At minimum I think we need to have some internal functions to check for
unassigned code points. That belongs in core, because we generate the
unicode tables from a specific version.

I also think we should expose some SQL functions to check for
unassigned code points. That sounds useful, especially since we already
expose normalization functions.

One could easily imagine a domain with CHECK(NOT
contains_unassigned(a)).
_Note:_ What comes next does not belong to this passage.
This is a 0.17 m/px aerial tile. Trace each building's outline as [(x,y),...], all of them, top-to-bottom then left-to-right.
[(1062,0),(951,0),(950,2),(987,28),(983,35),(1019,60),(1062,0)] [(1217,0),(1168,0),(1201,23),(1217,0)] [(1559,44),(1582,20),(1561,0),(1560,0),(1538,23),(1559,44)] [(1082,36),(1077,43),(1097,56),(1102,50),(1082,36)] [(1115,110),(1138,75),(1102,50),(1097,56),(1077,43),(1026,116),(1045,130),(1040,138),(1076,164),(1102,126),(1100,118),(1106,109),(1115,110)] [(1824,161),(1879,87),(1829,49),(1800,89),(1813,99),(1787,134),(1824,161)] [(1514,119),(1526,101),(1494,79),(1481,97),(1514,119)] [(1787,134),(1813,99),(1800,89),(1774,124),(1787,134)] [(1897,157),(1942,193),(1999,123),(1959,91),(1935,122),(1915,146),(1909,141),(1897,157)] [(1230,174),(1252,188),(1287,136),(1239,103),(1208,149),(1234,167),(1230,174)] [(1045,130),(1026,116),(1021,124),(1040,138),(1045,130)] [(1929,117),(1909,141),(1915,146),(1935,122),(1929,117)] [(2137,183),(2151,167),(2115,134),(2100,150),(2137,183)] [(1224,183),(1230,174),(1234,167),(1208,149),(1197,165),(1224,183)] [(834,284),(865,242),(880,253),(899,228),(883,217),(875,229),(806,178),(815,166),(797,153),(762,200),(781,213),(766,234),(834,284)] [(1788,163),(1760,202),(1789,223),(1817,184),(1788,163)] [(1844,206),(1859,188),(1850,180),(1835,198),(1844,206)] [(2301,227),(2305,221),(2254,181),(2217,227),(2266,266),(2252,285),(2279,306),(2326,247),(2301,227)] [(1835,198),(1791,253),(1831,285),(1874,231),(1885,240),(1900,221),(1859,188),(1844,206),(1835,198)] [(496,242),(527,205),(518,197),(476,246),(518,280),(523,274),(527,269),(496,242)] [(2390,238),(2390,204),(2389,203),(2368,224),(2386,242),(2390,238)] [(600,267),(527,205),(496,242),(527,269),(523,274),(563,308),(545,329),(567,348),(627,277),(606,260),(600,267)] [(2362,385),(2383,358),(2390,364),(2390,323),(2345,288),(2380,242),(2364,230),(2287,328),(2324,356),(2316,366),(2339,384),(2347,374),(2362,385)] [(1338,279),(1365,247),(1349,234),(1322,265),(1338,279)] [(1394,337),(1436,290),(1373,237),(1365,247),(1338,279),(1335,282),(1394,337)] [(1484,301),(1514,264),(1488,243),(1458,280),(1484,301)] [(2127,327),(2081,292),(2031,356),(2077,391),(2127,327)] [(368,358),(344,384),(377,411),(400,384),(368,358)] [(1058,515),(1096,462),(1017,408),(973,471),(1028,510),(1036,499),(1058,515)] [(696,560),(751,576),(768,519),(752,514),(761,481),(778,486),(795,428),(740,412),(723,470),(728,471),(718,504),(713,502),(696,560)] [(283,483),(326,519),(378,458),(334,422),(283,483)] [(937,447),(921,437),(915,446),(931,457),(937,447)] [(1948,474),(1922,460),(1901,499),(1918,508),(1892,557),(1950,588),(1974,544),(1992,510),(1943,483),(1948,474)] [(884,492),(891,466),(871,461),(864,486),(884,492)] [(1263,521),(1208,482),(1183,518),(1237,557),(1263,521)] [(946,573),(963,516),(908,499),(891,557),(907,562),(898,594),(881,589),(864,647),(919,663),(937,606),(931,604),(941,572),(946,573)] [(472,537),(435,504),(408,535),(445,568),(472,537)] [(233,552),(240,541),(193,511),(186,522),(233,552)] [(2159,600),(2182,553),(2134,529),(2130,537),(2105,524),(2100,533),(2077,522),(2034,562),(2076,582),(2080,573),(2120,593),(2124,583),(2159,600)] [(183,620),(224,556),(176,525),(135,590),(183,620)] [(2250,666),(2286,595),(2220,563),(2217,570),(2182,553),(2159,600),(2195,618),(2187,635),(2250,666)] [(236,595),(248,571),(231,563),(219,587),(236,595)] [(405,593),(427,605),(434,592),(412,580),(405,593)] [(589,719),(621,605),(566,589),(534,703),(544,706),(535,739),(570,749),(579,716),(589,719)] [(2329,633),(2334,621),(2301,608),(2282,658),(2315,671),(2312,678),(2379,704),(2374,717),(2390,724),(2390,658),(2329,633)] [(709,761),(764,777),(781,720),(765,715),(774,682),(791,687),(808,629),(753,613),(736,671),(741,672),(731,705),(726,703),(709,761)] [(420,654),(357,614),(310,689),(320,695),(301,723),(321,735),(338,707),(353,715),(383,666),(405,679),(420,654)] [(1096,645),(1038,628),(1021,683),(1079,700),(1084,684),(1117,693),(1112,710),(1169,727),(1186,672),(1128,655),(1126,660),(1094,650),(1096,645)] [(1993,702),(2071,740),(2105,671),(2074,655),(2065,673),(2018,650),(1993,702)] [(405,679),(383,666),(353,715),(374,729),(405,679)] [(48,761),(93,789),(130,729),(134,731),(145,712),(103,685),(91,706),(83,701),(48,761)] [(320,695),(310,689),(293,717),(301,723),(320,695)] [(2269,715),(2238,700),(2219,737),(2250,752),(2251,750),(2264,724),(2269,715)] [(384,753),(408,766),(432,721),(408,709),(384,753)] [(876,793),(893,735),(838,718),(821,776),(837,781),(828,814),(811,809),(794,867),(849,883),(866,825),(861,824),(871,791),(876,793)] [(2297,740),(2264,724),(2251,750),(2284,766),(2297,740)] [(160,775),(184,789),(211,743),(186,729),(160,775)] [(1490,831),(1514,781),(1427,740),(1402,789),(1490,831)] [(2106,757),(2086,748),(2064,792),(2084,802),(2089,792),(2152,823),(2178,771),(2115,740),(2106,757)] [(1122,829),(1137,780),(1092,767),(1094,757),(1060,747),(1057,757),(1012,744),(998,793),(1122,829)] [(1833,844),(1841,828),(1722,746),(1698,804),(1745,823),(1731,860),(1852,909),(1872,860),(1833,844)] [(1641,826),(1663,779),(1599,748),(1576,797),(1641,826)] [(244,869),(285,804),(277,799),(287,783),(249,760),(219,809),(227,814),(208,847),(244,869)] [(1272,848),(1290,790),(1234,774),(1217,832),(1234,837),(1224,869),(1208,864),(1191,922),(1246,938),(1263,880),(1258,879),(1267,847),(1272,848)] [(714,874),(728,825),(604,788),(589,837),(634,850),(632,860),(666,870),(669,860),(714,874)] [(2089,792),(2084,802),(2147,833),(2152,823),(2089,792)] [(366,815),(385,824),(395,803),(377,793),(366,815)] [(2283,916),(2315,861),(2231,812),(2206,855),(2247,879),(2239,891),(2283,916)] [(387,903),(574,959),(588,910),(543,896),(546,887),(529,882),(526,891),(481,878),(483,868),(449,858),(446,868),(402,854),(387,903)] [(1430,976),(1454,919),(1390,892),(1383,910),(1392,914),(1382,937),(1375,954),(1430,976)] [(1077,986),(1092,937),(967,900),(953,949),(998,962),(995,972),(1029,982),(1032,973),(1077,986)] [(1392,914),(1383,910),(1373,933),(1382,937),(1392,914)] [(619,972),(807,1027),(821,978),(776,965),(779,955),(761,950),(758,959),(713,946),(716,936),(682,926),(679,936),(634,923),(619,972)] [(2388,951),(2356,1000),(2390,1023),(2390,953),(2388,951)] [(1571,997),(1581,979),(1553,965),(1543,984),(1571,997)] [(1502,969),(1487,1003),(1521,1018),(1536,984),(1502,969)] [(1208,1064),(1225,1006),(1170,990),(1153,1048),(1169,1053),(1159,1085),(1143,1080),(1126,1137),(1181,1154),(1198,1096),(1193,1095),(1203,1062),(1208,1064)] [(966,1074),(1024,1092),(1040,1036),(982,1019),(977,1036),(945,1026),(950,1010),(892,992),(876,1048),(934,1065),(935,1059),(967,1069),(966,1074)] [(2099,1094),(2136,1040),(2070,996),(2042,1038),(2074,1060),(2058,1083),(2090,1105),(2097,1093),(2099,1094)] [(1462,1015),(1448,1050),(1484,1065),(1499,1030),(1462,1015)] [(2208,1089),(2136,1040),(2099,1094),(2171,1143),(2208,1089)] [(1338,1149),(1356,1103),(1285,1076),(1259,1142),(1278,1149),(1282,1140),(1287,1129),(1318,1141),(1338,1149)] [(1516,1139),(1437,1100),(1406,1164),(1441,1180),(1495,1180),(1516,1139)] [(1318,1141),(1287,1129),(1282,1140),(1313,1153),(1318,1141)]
Or an extension with a data type that uses the
internal functions.

Whether we ever get to a core data type -- and more importantly,
whether anyone uses it -- I'm not sure.

But at the same time I can certainly understand why Jeff finds
the status quo problematic.

Yeah, I am looking for a better compromise between:

* everything is memcmp() and 'á' sometimes doesn't equal 'á'
(depending on code point sequence)
* everything is constantly changing, indexes break, and text
comparisons are slow

A stable idea of unicode normalization based on using only assigned
code points is very tempting.

Regards,
Jeff Davis

#7Nico Williams
nico@cryptonector.com
In reply to: Jeff Davis (#5)
Re: Pre-proposal: unicode normalized text

On Tue, Oct 03, 2023 at 12:15:10PM -0700, Jeff Davis wrote:

On Mon, 2023-10-02 at 15:27 -0500, Nico Williams wrote:

I think you misunderstand Unicode normalization and equivalence. 
There is no standard Unicode `normalize()` that would cause the
above equality predicate to be true.  If you normalize to NFD
(normal form decomposed) then a _prefix_ of those two strings will
be equal, but that's clearly not what you're looking for.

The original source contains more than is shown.